East River Greenway
The East River Greenway (also called the East River Esplanade) is a 9.44 miles long foreshoreway for walking or cycling on the east side of the island of Manhattan on the East River. The Greenway is separated from motor traffic. Many sections also separate pedestrians from cyclists. The path is parallel to the Franklin D. Roosevelt East River Drive (FDR drive) for a majority of its length. Parts of the greenway were built at different times. Most of the greenway was built in the 1930 to 1950s.
The East River Greenway is operated by the New York City Department of Parks and Recreation. It runs runs along the East Side, from Battery Park and past South Street Seaport to a dead end at 125th Street, East Harlem (a 1.3 miles gap exists from 34th to 60th streets in Midtown where pedestrians use busy First and Second Avenues to get around United Nations Headquarters between the Upper East Side and Kips Bay). Cyclists going further north who do not wish to carry their bike up the long flight of stairs at 81st Street must skip the 60th Street access and continue in the on-street bike lanes another 1.1 miles to 83rd Street.
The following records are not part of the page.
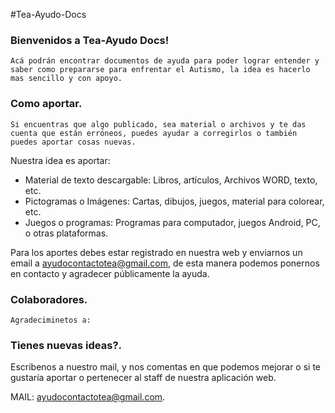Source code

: #Tea-Ayudo-Docs



### Bienvenidos a Tea-Ayudo Docs!

	Acá podrán encontrar documentos de ayuda para poder lograr entender y saber como prepararse para enfrentar el Autismo, la idea es hacerlo mas sencillo y con apoyo.

### Como aportar.

    Si encuentras que algo publicado, sea material o archivos y te das cuenta que están erróneos, puedes ayudar a corregirlos o también puedes aportar cosas nuevas.

Nuestra idea es aportar:

- Material de texto descargable: Libros, artículos, Archivos WORD, texto, etc.
- Pictogramas o Imágenes: Cartas, dibujos, juegos, material para colorear, etc.
- Juegos o programas: Programas para computador, juegos Android, PC, o otras plataformas.

Para los aportes debes estar registrado en nuestra web y enviarnos un email a ayudocontactotea@gmail.com, de esta manera podemos ponernos en contacto y agradecer públicamente la ayuda. 

### Colaboradores.

	Agradeciminetos a: 


### Tienes nuevas ideas?.

Escribenos a nuestro mail, y nos comentas en que podemos mejorar o si te gustaría aportar o pertenecer al staff de nuestra aplicación web.

MAIL: ayudocontactotea@gmail.com.	
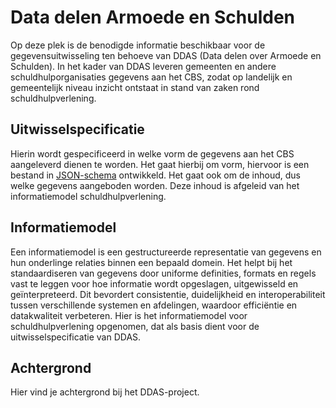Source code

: # Data delen Armoede en Schulden

Op deze plek is de benodigde informatie beschikbaar voor de gegevensuitwisseling ten behoeve van DDAS (Data delen over Armoede en Schulden). In het kader van DDAS leveren gemeenten en andere schuldhulporganisaties gegevens aan het CBS, zodat op landelijk en gemeentelijk niveau inzicht ontstaat in stand van zaken rond schuldhulpverlening.  

## Uitwisselspecificatie

Hierin wordt gespecificeerd in welke vorm de gegevens aan het CBS aangeleverd dienen te worden. Het gaat hierbij om vorm, hiervoor is een bestand in [JSON-schema](https://json-schema.org) ontwikkeld. Het gaat ook om de inhoud, dus welke gegevens aangeboden worden. Deze inhoud is afgeleid van het informatiemodel schuldhulpverlening.  

## Informatiemodel

Een informatiemodel is een gestructureerde representatie van gegevens en hun onderlinge relaties binnen een bepaald domein. Het helpt bij het standaardiseren van gegevens door uniforme definities, formats en regels vast te leggen voor hoe informatie wordt opgeslagen, uitgewisseld en geïnterpreteerd. Dit bevordert consistentie, duidelijkheid en interoperabiliteit tussen verschillende systemen en afdelingen, waardoor efficiëntie en datakwaliteit verbeteren. Hier is het informatiemodel voor schuldhulpverlening opgenomen, dat als basis dient voor de uitwisselspecificatie van DDAS. 

## Achtergrond

Hier vind je achtergrond bij het DDAS-project.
The Greenway enters Stuyvesant Cove Park, a 1.9-acre public park that runs from 23rd Street to 18th Street, east of Avenue C. It is located to the south of Waterside Plaza and to the north of the East River Park, connecting to the Captain Patrick J. Brown Walk on the south end.
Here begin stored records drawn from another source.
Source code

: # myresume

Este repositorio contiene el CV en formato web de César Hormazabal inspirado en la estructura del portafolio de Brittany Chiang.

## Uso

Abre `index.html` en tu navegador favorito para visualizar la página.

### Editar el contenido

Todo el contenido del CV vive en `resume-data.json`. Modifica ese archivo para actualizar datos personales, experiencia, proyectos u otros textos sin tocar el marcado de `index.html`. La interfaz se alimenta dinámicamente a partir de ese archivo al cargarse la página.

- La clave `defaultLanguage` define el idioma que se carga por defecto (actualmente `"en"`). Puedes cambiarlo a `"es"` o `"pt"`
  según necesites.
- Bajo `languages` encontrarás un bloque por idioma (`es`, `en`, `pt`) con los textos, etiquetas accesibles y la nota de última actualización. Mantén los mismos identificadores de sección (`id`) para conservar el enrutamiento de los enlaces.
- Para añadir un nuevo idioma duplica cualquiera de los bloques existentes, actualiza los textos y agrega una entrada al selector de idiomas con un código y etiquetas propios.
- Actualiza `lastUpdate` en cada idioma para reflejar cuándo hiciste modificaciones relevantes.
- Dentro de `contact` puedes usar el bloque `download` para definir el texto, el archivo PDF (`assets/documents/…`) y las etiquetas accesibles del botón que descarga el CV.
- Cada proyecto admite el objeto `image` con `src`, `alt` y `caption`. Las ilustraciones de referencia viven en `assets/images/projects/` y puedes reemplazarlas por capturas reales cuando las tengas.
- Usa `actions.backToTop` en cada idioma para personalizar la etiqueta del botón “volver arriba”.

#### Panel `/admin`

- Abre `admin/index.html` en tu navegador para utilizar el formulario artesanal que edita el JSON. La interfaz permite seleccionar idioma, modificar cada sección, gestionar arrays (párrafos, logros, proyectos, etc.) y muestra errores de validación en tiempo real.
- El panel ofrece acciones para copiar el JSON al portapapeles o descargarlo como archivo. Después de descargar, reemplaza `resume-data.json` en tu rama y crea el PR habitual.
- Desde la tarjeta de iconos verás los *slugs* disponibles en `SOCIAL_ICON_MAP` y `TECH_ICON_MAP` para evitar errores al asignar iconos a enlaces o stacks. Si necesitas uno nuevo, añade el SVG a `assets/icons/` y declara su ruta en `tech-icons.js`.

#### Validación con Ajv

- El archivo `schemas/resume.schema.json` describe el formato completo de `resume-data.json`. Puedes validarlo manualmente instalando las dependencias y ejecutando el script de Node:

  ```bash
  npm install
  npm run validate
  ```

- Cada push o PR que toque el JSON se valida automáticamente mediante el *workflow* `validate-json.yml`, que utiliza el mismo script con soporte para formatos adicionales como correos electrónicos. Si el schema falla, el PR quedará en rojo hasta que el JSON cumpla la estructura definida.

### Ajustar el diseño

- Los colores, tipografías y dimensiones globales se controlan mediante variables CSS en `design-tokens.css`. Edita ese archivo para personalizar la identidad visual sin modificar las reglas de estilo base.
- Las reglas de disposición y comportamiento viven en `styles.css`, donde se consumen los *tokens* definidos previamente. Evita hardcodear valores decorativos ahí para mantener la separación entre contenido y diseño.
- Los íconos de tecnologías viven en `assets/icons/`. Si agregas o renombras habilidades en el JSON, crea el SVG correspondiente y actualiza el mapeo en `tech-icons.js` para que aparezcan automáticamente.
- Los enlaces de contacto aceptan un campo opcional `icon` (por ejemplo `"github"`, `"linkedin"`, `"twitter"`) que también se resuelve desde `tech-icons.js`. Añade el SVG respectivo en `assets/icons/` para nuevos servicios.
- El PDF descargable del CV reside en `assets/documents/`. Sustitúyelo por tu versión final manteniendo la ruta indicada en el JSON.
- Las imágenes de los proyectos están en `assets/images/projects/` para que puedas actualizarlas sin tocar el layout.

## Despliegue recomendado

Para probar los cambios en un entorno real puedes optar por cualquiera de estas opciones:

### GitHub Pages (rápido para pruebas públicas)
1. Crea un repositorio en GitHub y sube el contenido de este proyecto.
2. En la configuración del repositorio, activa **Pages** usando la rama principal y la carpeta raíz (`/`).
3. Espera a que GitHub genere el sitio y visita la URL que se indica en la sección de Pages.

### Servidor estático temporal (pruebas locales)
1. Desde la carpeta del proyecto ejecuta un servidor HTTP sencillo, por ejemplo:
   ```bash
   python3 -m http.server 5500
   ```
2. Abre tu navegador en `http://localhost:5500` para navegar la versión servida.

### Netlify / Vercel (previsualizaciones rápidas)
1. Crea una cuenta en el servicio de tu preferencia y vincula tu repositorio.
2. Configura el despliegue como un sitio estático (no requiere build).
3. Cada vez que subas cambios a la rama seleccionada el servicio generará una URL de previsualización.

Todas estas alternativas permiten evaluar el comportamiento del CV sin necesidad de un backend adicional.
The Captain Patrick J. Brown Walk is a brick-paved walkway that connects Stuyvesant Cove Park on the north to East River Park to the south. Designed for use by pedestrians and cyclists, it runs approximately between 15th and 18th streets, and Avenues C and D, and was named in 2002after Captain Patrick J. Brown, a firefighter who died in the September 11 attacks, and who lived in nearby Stuyvesant Town.